Pose estimation data:
......

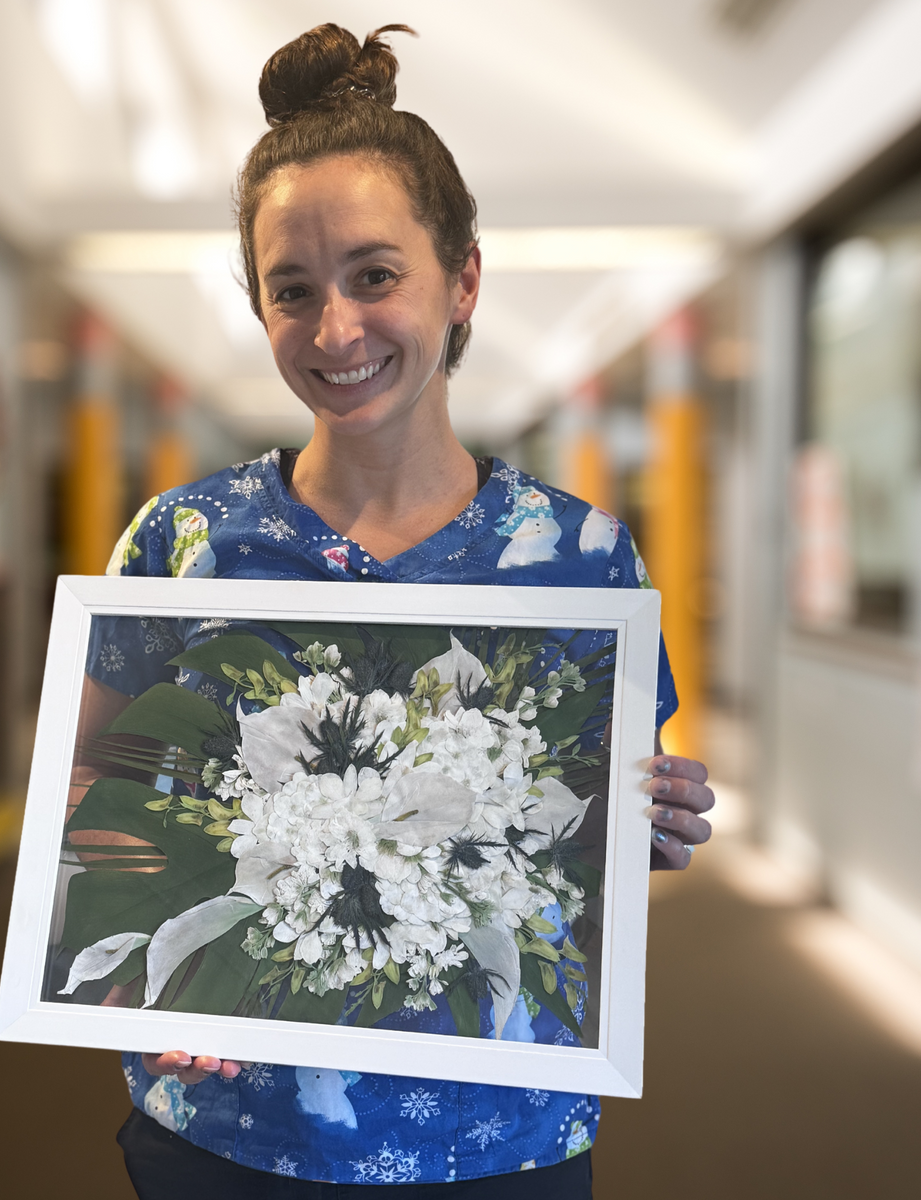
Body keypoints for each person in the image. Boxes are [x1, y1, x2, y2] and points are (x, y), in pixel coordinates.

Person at [94, 22, 714, 1198]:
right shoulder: (183, 544)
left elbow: (593, 827)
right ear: (258, 304)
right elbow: (90, 804)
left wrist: (648, 826)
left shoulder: (581, 558)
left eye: (376, 275)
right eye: (293, 291)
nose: (337, 331)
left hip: (498, 1137)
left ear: (462, 276)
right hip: (227, 1127)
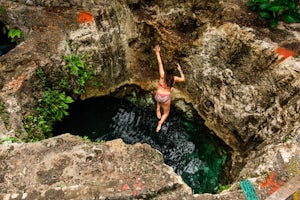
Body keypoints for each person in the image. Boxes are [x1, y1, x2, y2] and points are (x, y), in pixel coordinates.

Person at [153, 45, 185, 132]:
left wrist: (157, 52)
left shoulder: (162, 75)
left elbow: (160, 63)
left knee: (158, 99)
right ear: (172, 72)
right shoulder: (174, 78)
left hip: (158, 95)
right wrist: (180, 70)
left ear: (166, 71)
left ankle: (158, 109)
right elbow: (183, 79)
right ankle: (160, 123)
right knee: (166, 113)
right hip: (166, 97)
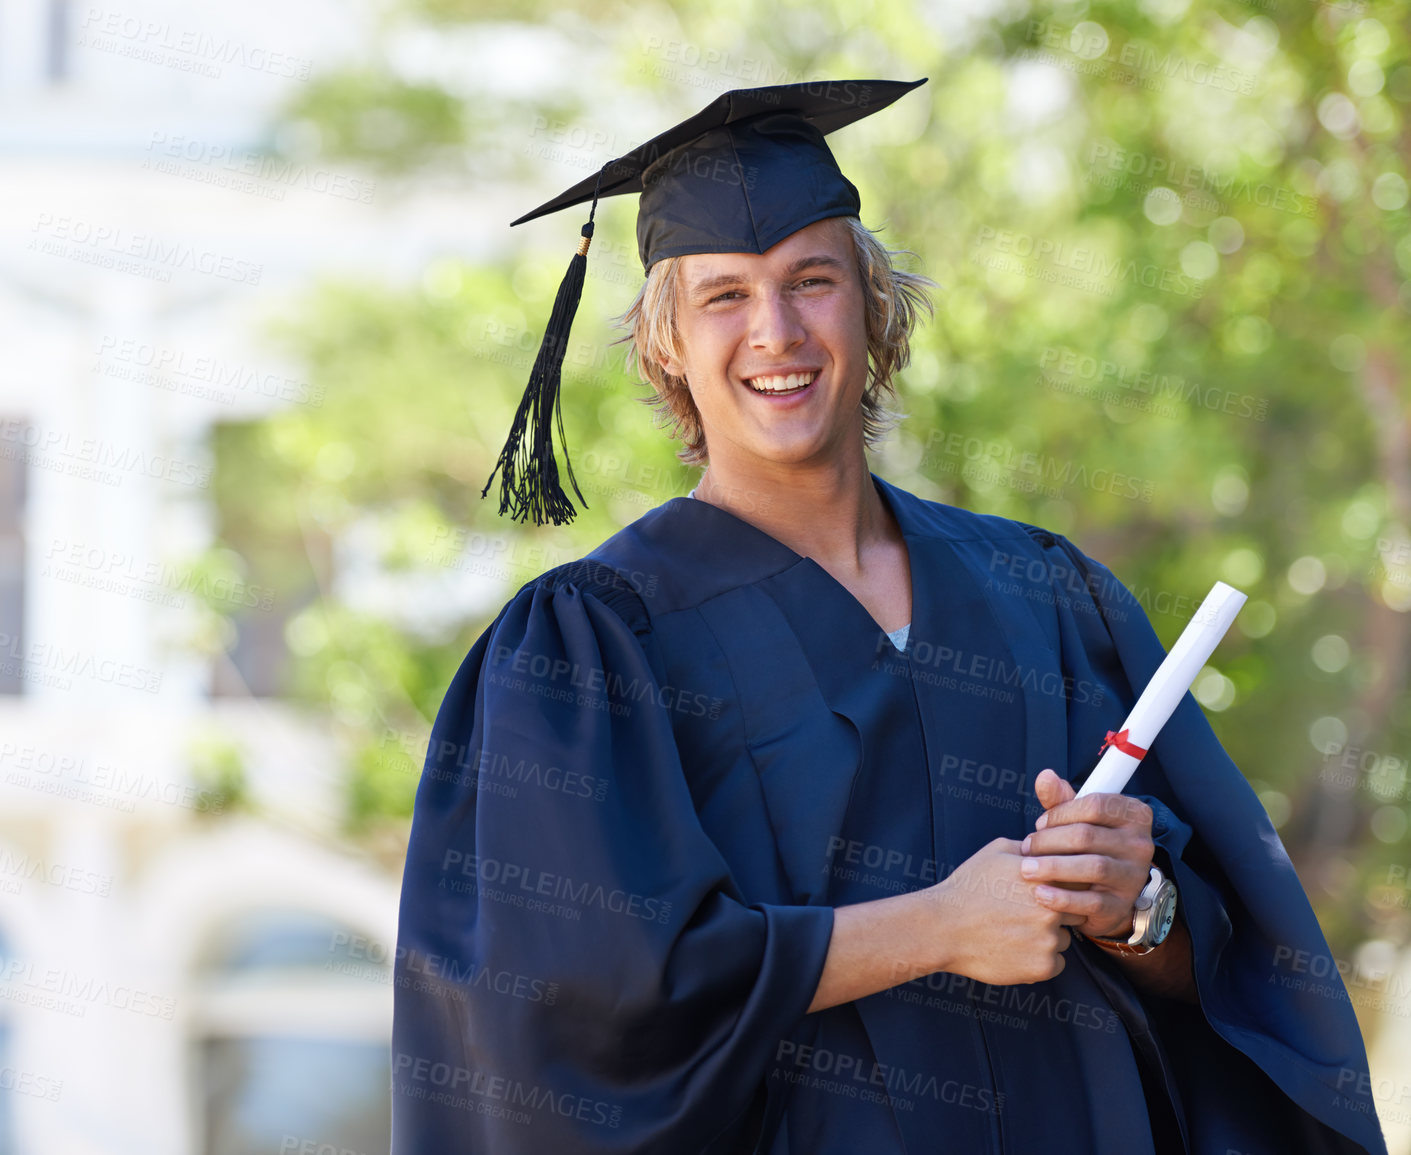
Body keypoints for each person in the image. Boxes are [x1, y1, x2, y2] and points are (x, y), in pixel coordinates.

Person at [391, 79, 1390, 1155]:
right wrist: (940, 929)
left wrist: (1137, 908)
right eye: (724, 296)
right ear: (666, 343)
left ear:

......

— TASK INSTRUCTIONS —
Copy every line above word for word and exclude the pictures.

— ANSWER SECTION —
Body keypoints for each person in the image. Boxes are [x1, y1, x2, y2] and points are (x, y), in pixel coordinates.

Person at [94, 22, 714, 1198]:
right shoulder: (183, 544)
left elbow: (593, 827)
right ear: (258, 304)
right elbow: (90, 804)
left wrist: (648, 826)
left shoulder: (581, 558)
left eye: (376, 275)
right eye: (293, 291)
nose: (337, 331)
left hip: (498, 1137)
left ear: (462, 276)
right hip: (227, 1127)
Body keypoints for each person in the image. Boxes are [x1, y1, x2, y2] and points are (x, y), in pixel coordinates.

Person at [153, 45, 185, 132]:
left wrist: (157, 52)
left shoulder: (162, 75)
left elbow: (160, 63)
left knee: (158, 99)
right ear: (172, 72)
right shoulder: (174, 78)
left hip: (158, 95)
right wrist: (180, 70)
left ear: (166, 71)
left ankle: (158, 109)
right elbow: (183, 79)
right ankle: (160, 123)
right knee: (166, 113)
right hip: (166, 97)
Body keypoints for each person in the image. Boxes are [x1, y1, x2, y2] and points are (x, y), in pixel coordinates.

Person at [391, 79, 1390, 1155]:
right wrist: (940, 929)
left wrist: (1137, 908)
right eye: (724, 296)
right ear: (666, 343)
left ear:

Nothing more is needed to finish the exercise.